Luigi Mangione, acusado de homicídio em segundo grau pela morte do CEO da UnitedHealthcare, Brian Thompson, terá julgamento com provas essenciais mantidas, segundo decisão do juiz Gregory Carro na segunda-feira (18). A exclusão de itens da busca inicial no McDonald’s na Pensilvânia não afetou a admissão da arma 9mm impressa em 3D e do diário com anotações que indicam motivação para o crime.
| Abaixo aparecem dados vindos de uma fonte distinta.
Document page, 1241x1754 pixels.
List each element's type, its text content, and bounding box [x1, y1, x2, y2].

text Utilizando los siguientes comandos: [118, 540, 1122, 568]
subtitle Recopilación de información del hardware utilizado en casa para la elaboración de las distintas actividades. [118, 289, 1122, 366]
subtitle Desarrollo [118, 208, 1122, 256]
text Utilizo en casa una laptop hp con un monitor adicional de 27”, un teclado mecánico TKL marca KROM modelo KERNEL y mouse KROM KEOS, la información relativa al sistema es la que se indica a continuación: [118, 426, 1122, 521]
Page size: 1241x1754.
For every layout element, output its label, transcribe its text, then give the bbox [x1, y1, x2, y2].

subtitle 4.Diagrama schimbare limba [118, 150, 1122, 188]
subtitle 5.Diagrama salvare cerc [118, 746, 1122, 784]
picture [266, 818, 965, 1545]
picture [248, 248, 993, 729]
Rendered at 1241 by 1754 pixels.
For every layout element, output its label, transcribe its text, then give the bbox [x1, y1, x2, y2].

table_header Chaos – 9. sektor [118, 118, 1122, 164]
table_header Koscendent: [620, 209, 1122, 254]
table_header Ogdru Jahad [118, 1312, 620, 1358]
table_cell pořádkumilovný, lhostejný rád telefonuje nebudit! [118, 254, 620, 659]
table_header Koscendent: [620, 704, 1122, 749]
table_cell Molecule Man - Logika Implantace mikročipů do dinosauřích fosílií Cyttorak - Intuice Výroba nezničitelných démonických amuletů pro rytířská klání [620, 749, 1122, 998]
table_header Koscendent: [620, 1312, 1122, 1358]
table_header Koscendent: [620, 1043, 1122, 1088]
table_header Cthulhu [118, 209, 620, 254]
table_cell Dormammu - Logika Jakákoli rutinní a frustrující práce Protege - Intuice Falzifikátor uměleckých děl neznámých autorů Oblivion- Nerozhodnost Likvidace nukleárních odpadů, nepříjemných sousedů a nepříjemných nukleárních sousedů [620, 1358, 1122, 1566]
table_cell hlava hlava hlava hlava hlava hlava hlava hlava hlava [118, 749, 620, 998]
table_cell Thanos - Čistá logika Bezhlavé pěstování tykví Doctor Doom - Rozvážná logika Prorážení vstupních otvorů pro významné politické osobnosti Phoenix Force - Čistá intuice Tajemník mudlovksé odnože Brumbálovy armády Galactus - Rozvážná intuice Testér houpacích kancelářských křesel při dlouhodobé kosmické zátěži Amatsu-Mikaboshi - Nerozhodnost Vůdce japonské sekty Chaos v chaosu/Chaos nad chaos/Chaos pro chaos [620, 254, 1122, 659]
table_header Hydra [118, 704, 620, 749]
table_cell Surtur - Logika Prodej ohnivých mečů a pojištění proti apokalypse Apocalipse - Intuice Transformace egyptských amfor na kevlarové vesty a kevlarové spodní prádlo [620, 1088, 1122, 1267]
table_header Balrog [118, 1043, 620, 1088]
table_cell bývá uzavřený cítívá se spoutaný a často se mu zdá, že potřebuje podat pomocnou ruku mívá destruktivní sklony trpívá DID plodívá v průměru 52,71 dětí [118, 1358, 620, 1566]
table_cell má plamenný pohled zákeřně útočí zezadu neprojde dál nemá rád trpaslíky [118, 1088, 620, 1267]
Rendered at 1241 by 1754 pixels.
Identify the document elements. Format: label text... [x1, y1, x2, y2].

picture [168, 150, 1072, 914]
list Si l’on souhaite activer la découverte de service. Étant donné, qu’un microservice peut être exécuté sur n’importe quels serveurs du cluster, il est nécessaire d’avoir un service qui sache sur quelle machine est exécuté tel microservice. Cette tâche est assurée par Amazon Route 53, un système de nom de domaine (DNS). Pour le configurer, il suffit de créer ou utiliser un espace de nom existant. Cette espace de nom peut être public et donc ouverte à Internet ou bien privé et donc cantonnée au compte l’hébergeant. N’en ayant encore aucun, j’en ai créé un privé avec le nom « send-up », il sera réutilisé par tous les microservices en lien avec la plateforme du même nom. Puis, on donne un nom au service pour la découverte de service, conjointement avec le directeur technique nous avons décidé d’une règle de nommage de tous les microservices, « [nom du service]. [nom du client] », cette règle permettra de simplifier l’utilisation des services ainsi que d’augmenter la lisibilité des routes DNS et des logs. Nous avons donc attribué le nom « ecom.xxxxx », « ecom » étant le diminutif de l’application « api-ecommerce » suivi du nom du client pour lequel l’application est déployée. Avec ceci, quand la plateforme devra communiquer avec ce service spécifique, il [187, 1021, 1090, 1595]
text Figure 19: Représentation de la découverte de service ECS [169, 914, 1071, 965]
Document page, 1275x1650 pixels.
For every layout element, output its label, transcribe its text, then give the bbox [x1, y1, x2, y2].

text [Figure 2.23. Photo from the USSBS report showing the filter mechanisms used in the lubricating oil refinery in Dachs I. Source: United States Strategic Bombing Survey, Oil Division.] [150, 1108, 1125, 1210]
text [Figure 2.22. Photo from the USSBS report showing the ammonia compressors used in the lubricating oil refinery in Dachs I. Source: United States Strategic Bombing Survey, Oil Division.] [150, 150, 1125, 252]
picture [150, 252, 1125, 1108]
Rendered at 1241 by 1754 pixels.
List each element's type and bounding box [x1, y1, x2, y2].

Especialistas jurídicos afirmam que a arma e o diário são provas cruciais que fortalecem a acusação. A defesa poderá ter dificuldades para contestar essas evidências, o que pode limitar as estratégias, como a possibilidade de defesa psiquiátrica, considerada improvável por especialistas.
Outros itens, como celular, passaporte e carregador municiado, foram excluídos das provas admitidas, mas o Ministério Público pode usar outras evidências eletrônicas obtidas por meios legais. Além disso, declarações feitas por Mangione à polícia, exceto algumas durante a prisão, foram autorizadas para uso no julgamento.